Task directions.
Could you copy the records from their first line through the line that contains "11: (254, 84)", substituting "pixel units" for "absolute pixels" and leaving everything else unchanged? Leave the pictures out of your answer.

[Dataset entries]
******
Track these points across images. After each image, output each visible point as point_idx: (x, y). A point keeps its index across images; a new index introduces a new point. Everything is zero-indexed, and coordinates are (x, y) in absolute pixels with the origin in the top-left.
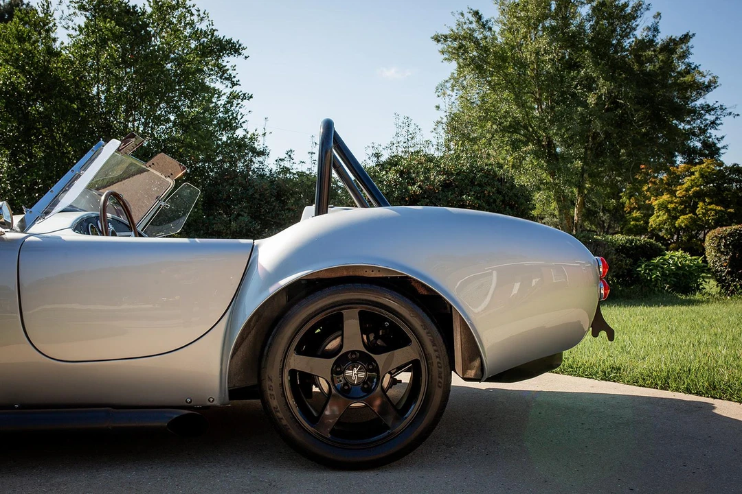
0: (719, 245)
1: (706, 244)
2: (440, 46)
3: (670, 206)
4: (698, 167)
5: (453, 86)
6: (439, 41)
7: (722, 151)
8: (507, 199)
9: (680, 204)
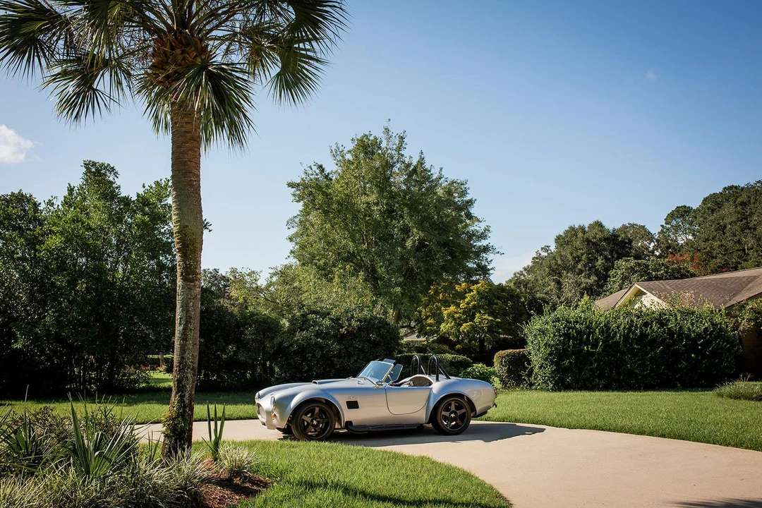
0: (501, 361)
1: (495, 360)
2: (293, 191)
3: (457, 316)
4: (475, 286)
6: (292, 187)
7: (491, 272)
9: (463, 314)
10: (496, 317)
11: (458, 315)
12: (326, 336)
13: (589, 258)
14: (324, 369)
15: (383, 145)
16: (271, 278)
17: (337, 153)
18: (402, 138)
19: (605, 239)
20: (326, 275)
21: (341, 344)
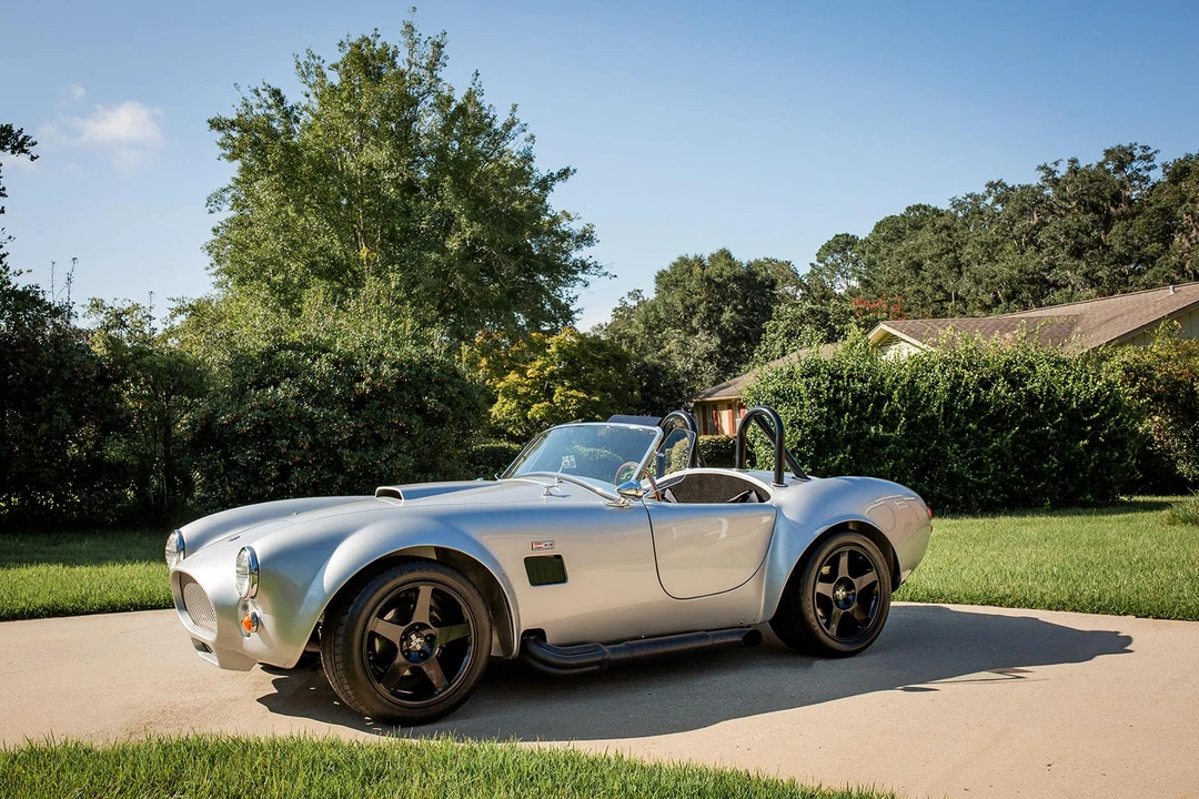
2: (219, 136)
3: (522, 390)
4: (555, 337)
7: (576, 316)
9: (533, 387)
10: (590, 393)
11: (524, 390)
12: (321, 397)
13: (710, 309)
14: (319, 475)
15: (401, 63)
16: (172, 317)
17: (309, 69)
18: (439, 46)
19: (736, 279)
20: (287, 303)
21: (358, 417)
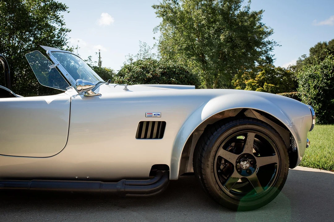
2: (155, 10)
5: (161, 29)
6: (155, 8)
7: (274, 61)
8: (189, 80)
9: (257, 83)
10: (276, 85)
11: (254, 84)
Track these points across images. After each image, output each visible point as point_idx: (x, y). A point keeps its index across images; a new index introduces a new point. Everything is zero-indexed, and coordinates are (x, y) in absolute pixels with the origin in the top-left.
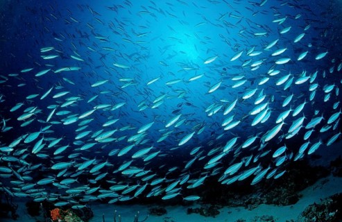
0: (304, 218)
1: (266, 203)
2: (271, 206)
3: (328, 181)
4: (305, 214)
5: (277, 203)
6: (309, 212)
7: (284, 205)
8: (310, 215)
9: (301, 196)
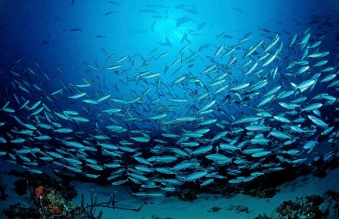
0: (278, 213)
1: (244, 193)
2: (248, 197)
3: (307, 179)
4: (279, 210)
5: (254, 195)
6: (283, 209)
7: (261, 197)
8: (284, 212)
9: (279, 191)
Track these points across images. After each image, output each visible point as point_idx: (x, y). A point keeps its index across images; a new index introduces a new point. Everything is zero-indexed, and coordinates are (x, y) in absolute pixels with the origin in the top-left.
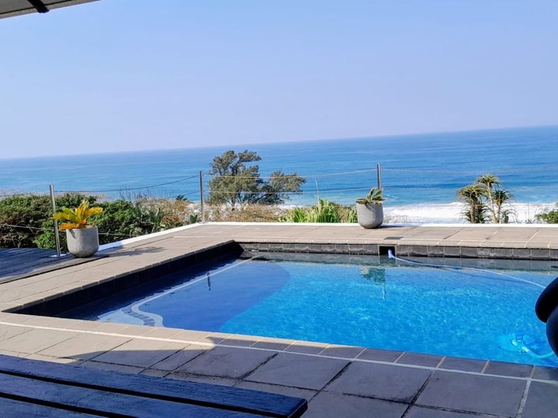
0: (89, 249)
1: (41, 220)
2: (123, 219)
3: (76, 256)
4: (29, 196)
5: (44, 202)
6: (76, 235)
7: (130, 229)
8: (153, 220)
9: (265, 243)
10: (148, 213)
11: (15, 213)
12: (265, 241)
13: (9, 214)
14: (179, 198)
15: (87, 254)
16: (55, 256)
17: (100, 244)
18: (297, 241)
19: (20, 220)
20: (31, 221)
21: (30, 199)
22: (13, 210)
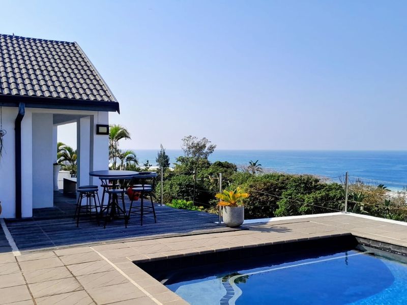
******
Result for this exercise.
Track these points across images. After each image, output each visible point as point_idx: (x, y). A point keeps its index across images; a new index introduces a new point. Everything is zero-indexed, and coordinates are (x, y) in pixel units with the origin in the top-left.
0: (719, 245)
1: (706, 244)
2: (440, 46)
3: (670, 206)
4: (698, 167)
5: (453, 86)
6: (439, 41)
7: (722, 151)
8: (507, 199)
9: (680, 204)
0: (501, 361)
1: (495, 360)
2: (293, 191)
3: (457, 316)
4: (475, 286)
6: (292, 187)
7: (491, 272)
9: (463, 314)
10: (496, 317)
11: (458, 315)
12: (326, 336)
13: (589, 258)
14: (324, 369)
15: (383, 145)
16: (271, 278)
17: (337, 153)
18: (402, 138)
19: (605, 239)
20: (326, 275)
21: (341, 344)
2: (219, 136)
3: (522, 390)
4: (555, 337)
7: (576, 316)
9: (533, 387)
10: (590, 393)
11: (524, 390)
12: (321, 397)
13: (710, 309)
14: (319, 475)
15: (401, 63)
16: (172, 317)
17: (309, 69)
18: (439, 46)
19: (736, 279)
20: (287, 303)
21: (358, 417)
2: (155, 10)
5: (161, 29)
6: (155, 8)
7: (274, 61)
8: (189, 80)
9: (257, 83)
10: (276, 85)
11: (254, 84)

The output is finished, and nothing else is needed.